Soweit der Beschwerdeführer eine rollstuhlgerechte Ausstattung einer Ersatzwohnung fordert, war zu berücksichtigen, dass er trotz des umfangreichen Vortrages zu zahlreichen Punkten nicht dargelegt hat, welche Umstände außer die Breite der Türöffnungen eine Nutzung unmöglich machten. Zur Breite des Rollstuhles und der Türen der von der Gemeinde angebotenen Wohnungen hat der Beschwerdeführer keine konkreten Einzelheiten dargetan. Wenn der von ihm genutzte Rollstuhl ungewöhnlich breit sein sollte, hätte er sich unter Darlegung der Schwierigkeiten bei der Suche nach einer Wohnung auch um Möglichkeiten der Beschaffung eines anderweitigen Ersatzes bemühen müssen, wie bereits dargelegt wurde. Zweifel hinsichtlich einer Nutzbarkeit des bisherigen Rollstuhls ausschließlich bei extra breiten Türöffnungen folgen schließlich daraus, dass der Beschwerdeführer einen entsprechenden Umbau der bisher bewohnten Wohnung nicht dargetan hat. Das Gutachten des Gutachterausschusses im Zwangsversteigerungsverfahren lässt eine behindertengerechte Ausstattung des 1910 gebauten Hauses nicht erkennen.
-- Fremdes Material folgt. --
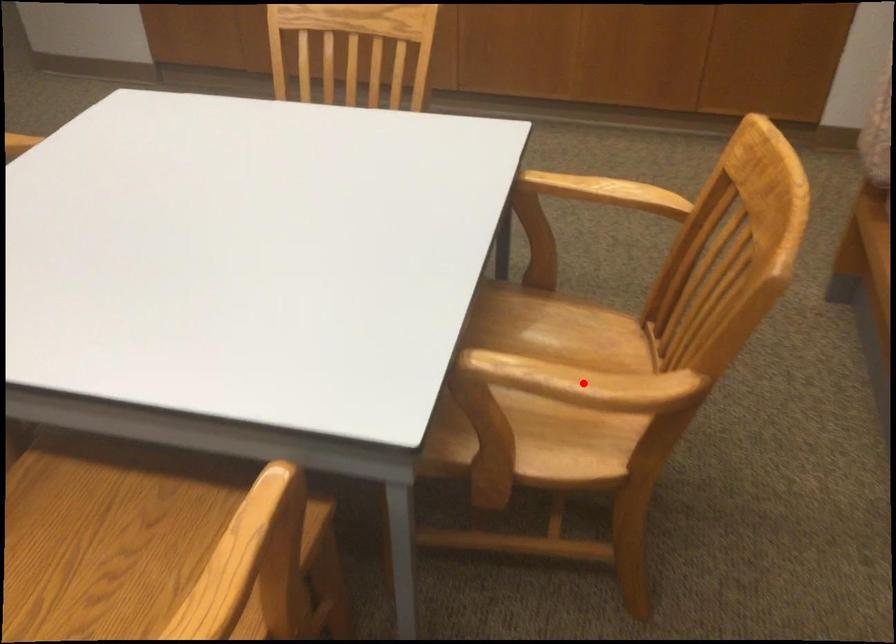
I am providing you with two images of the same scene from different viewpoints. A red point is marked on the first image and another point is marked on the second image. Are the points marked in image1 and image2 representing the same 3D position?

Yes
Zutreffend sind die Ausführungen des Amtsgerichtes zur Bereitschaft zur Nutzung einer Wohnung mit drei Zimmern. Der Rechtspfleger hat richtig dargestellt, dass mit dem Bewohnen einer 3-Zimmer-Wohnung zwar erhebliche Einschränkungen für den Beschwerdeführer und seine Familie begründet sind. Jedoch sind andererseits die Interessen des Gläubigers an der Nutzung des durch den Zuschlag im Jahre 2010 erworbenen Eigentums zu berücksichtigen. Gerade die von dem Beschwerdeführer behauptete erfolglose Suche nach Ersatzwohnraum hätte ihm Veranlassung zu erheblichen Einschränkungen geben müssen. Ein sittenwidriger Zustand liegt nicht allein deshalb vor, weil der Gläubiger von seinen Rechten Gebrauch macht und dies zu erheblichen Unannehmlichkeiten auf der Schuldnerseite führt. Im Rahmen der Abwägung ist auch die Eigennutzungsabsicht des Beschwerdegegners, der inzwischen verheiratet ist, zu beachten.
Der Zustand der Notunterkunft der Gemeinde (sowohl hinsichtlich der Schimmelbildung als auch hinsichtlich der Lärmentwicklung) ist aus den im angefochtenen Beschluss zutreffend angeführten Gründen nicht im Rahmen der Abwägung der Interessen des Beschwerdeführer und der des Gläubigers zu beachten. Die Verantwortung obliegt insoweit der öffentlichen Einrichtung, die diese Unterkunft bereitstellt.
Nach Würdigung aller bekannten Umstände der konkreten Gestaltung wiegen die der Zwangsvollstreckung entgegenstehenden Interessen des Beschwerdeführers nicht ersichtlich schwerer als die mit der Zwangsvollstreckung verfolgten Belange des Gläubigers. Im Ergebnis sind nach einer Gesamtschau der maßgeblichen Aspekte keine hinreichenden Anhaltspunkte für eine aus der Zwangsvollstreckung resultierende sittenwidrige Härte erkennbar. Insofern besteht kein hinreichender Anlass, die angegriffene Entscheidung des Amtsgerichts zu ändern.
Die Kostenentscheidung folgt aus § 97 Abs. 1 ZPO.